Thanks, K-B for giving me a chance to vent a bit. It helps. A bit. I still feel like I could release even more if I threw a brick through a window.
Thank you, Mike, for sharing your story — and the one to come!
Love,
K-B
Hi, Honey!
Nice play, Kevin!
Love,
K-B
I really liked this!!!
We have always had two systems of justice — one for the military and police, and one for civilians. “Military justice”, like police justice, brings absolution and exoneration automatically; civilian justice is based on race, wealth or political clout. If a civilian has the money or clout to buy a good defense, he escapes punishment in most cases. A person of color, especially if poor, is frequently denied justice. Oscar Grant is just such a man. Shame on America!
1. Shame on the officer, who was in the company of his full force – thus outnumbering the young man faced down and on the floor – AND suffered from a phobic-breakdown (blackphobia??) so intensely that he couldn’t tell the difference between the weight and feel of a round gun’s butt and a squared plastic-light taser. Personally, I don’t buy the mistake argument. Every profession develops skills and intuitions where everything – even a keyboard – becomes a blindfolded second nature. I don’t buy the mistake argument. Don’t buy. Don’t buy it. Don’t buy it.

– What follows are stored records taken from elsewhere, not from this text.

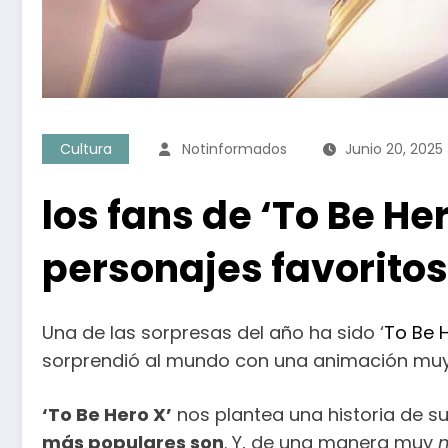
Cultura
Notinformados
Junio 20, 2025
los fans de ‘To Be He
personajes favoritos
Una de las sorpresas del año ha sido ‘
To Be 
sorprendió al mundo con una animación muy 
‘To Be Hero X’
nos plantea una historia de s
más populares son
. Y, de una manera muy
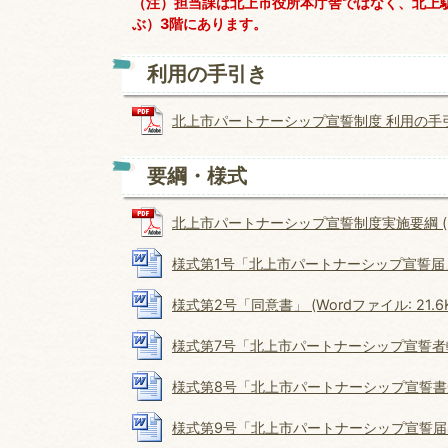
（注）担当課は北上市役所本庁舎ではなく、北上
ぶ）3階にあります。
利用の手引き
北上市パートナーシップ宣誓制度 利用の手引き (
要綱・様式
北上市パートナーシップ宣誓制度実施要綱 (PDF
様式第1号「北上市パートナーシップ宣誓届」 (W
様式第2号「同意書」 (Wordファイル: 21.6K
様式第7号「北上市パートナーシップ宣誓者転入完
様式第8号「北上市パートナーシップ宣誓書受領証
様式第9号「北上市パートナーシップ宣誓届出事項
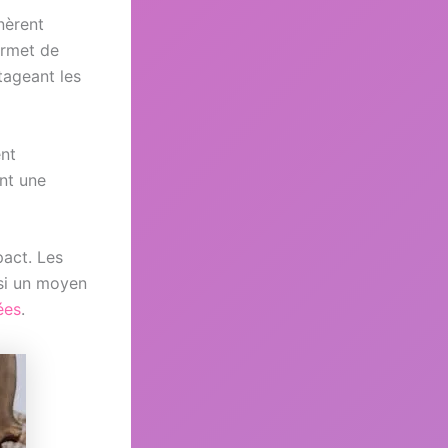
nèrent
ermet de
tageant les
ent
nt une
pact. Les
si un moyen
ées
.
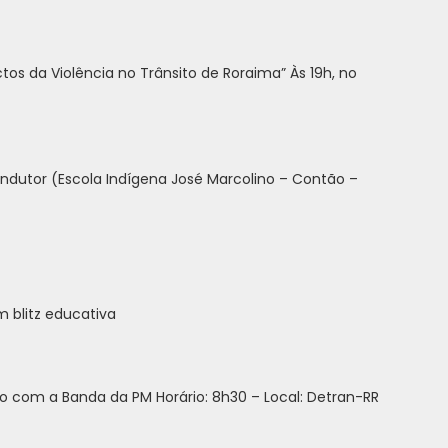
s da Violência no Trânsito de Roraima” Às 19h, no
ondutor (Escola Indígena José Marcolino – Contão –
m blitz educativa
 com a Banda da PM Horário: 8h30 – Local: Detran-RR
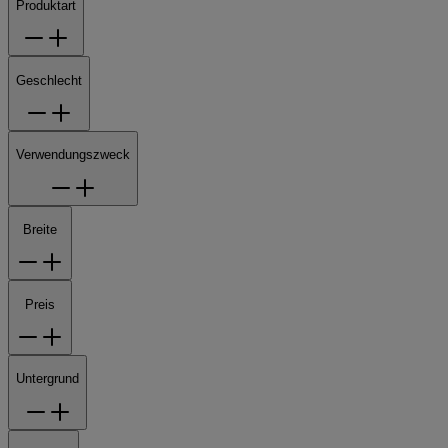
Produktart
Geschlecht
Verwendungszweck
Breite
Preis
Untergrund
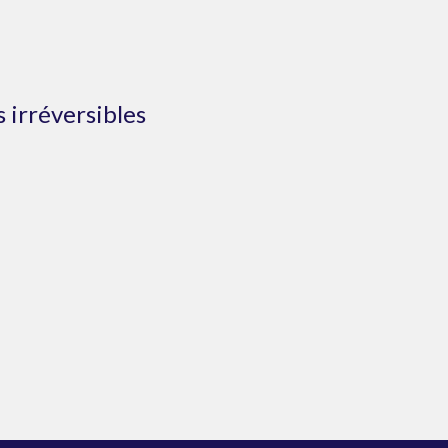
 irréversibles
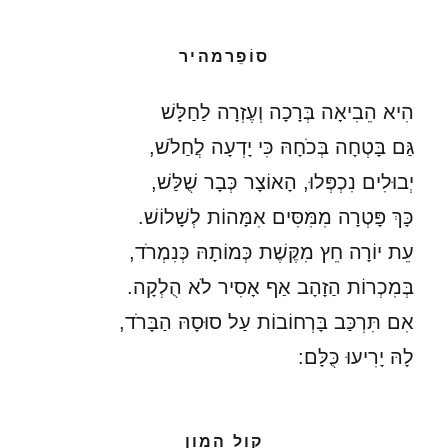
סוֹפֵרמהיר
הִיא הֵבִיאָה בְּרָכָה וְעֶזְרָה לַחַלָּשׁ
גַּם בָּטְחָה בְּכֹחָהּ כִּי יָדְעָה לֲחַלֹשׁ,
יְבוּלִים נִכְפְּלוּ, הָאוֹצָר כְּבָר שֻׁלַּשׁ,
כָּךְ פָּטְרָה מִמִּסִּים אִמָּהוֹת לְשָׁלוֹשׁ.
עֵת יוֹרָה חֵץ מִקֶּשֶׁת כְּמוֹתָהּ כְּנִמְרֹד,
בְּמִכְרוֹת הַזָהָב אַף אָסִיר לֹא הֻלְקָה.
אִם תִּרְכַּב בָּרְחוֹבוֹת עַל סוּסָהּ הַבָּרֹד,
לָהּ יָרִיעוּ כֻּלָּם:
קול המון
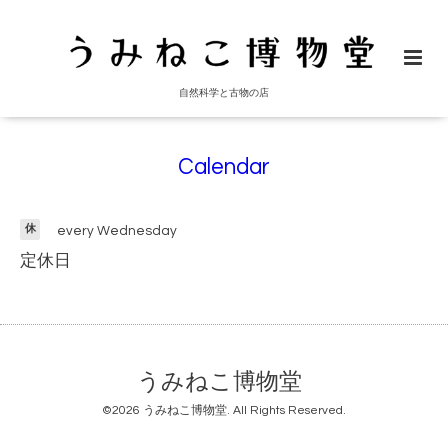
自然科学と古物の店
Calendar
休
every Wednesday
定休日
うみねこ博物堂
©2026
うみねこ博物堂
. All Rights Reserved.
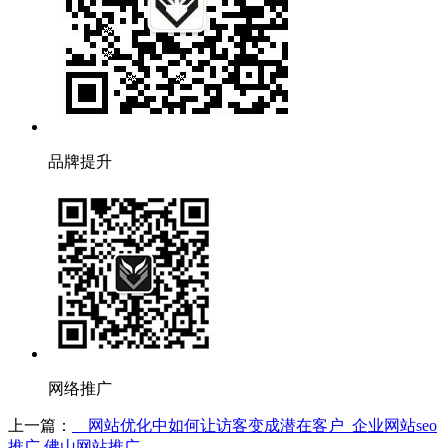
品牌提升
网络推广
上一篇：
网站优化中如何让访客变成潜在客户_企业网站seo
推广,佛山网站推广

2. Shame on the rioters (personally, I think there’s a psychological schism somewhere because I don’t understand the Laker fan mentality to destroy no matter if winning or losing for example) who exploit social injustice to create more injustice (private property, innocent bystanders etc.) I’ve witnessed a mob nearly kill one person to death 40-to-1, and it’s chilling to see the animalistic pitbull-like rage that engulfs people who let emotion take over reason. I’ve also seen footage of lootings and it’s clear it’s all rage and pillage, which I would say ok, display some of this but go to the police headquarters at least and confront those who are apparently at fault. There’s something coward-like in not dealing with the source of one’s anger.
Hola, One Billete (tee and hee),
I’ve read some very interesting analyses of the rioting phenomena (my choice of word). Nonetheless, it still astounds me — harming your own as a response to being harmed, yikes!
Love,
K-B
I have wanted many times to write about this episode, but all I could find was diffused outrage. Kit-Bacon has concentrated the full outrage into a small nuclear device for readers to “contemplate”. But there it appears in just a few words – small and full of fury. Contemplate deeply only with extreme caution.
Only art and poetry can concentrate such emotional fury.
I have not felt such outrage since two nooses were hung from the “whites only tree” in the schoolyard in Jena, Louisiana, close to where close relatives live:
http://topics.nytimes.com/top/news/national/usstatesterritoriesandpossessions/louisiana/jena/index.html
Lets stop making excuses for killing unarmed man in cold blood. If cop cant tell the difference between taser and real gun he should not be cop. Taser is bad enough! This is murder!!!!